10 worst ways to treat a customer – Part 3
Last week I neglected our series about customer service due to more pressing issues…like a Tom Jones concert. It was important and no one can convince me otherwise. But I do admit, this topic is essential as well, so let`s pick up where we left.
Before we do so, I take the opportunity to remind you all, this list is not a poignant judgement of today`s service providers, but only a reminder for all of us to be in each other`s shoe, to show just a little bit of empathy. That might be the missing ingredients to run a successful business.
In the 10 worst ways to treat a customer – Part 2, I explained the deadly power of ‘Impossible’ and the advantages of the counteroffer. Here are the next two items on my list.
5. Don`t criticize my idea.
Previously, I was talking about the severe damage can be caused by saying to a customer that her notion is unrealistic. That`s an extreme reaction, of course, although true story, I swear. In case anyone wants proof, just drop me a line and I send you the original email I received, but let`s spare ourselves from such experience for now…personally, I had enough reading it once.
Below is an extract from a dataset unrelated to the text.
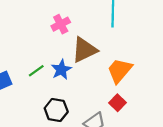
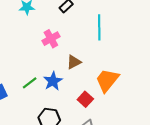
brown triangle: (84, 50) -> (74, 62), size x0.6
red square: (118, 103) -> (85, 99), moved

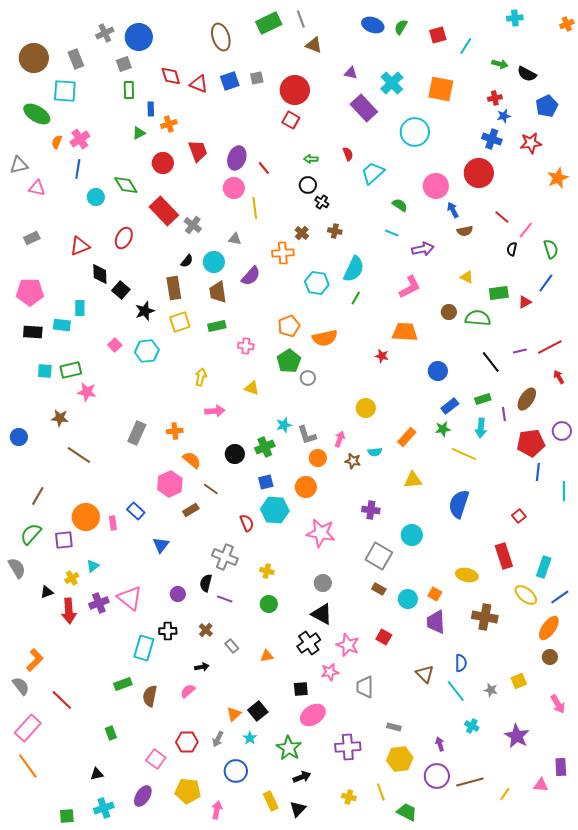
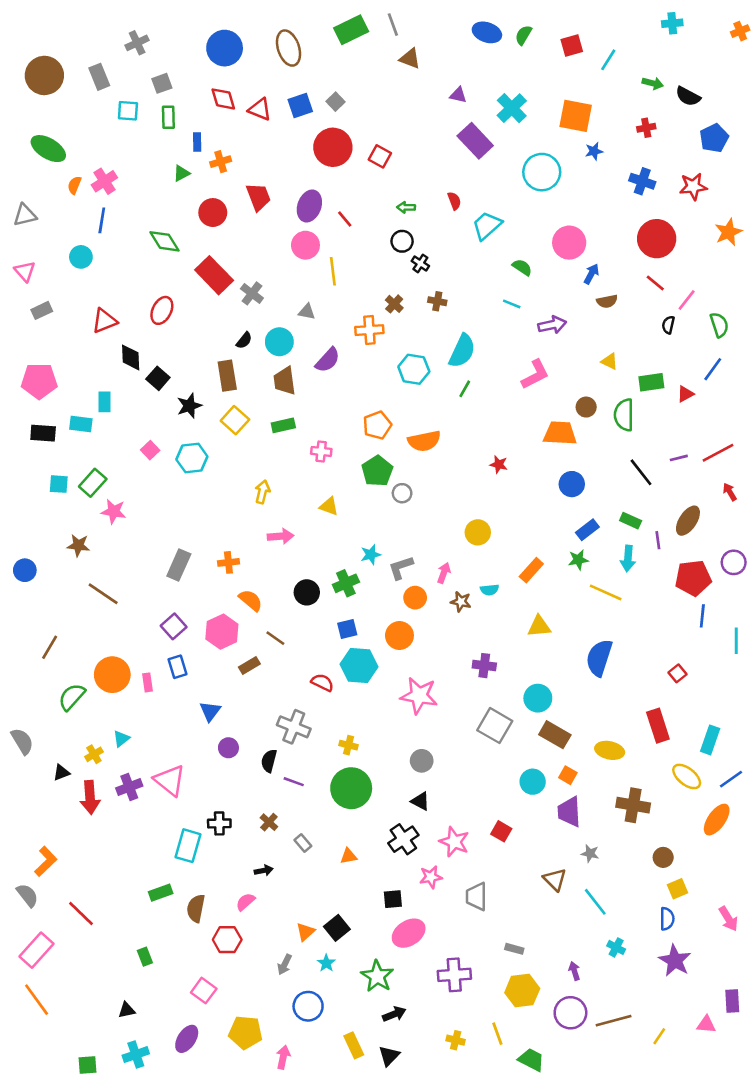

A bit gentler insult is more common. I refer to the situation when service providers tear my request into pieces telling me how and where I got it wrong. “That`s a bad idea, it will look awful.” or “Who told you that it would be good in this way?”
I try not to sound like a baby, but these are really hurtful things to say (I should have tried harder, never mind.). Everyone has the right to disagree with me, all in all, taste is subjective, but there are countless other ways to express your professional doubts. And the key here is `professional`: the moment you target the idea itself or even the source of the idea, the situation becomes personal and from that point…well, there is no going back. The business relationship has ended before even began.
How to express doubts in a professional way? By providing alternative solutions. Give me examples how you would do it without degrading my approach. I will not feel violated and probably choose you as a supplier, you will gain a customer and demonstrate competence. Talk about win-win situation.
6. Don`t criticize my product.
Surprisingly enough, I have come across this attitude more and more lately. Must be a trend of sorts. My mother used to say that everything was relative. This is especially true when it comes to taste, so handle it with care.
If I turn to you with a specific request, I will not be open for an unwanted and completely unrelated critique of my product or service. Unless your service is reviewing and assessing items, all I will hear is belittling my stuff that I have been working on months and months. How would you feel?
I am not saying that services providers should be yes-men, but professional communication respecting each other`s effort and work has never hurt anyone. Food for thoughts.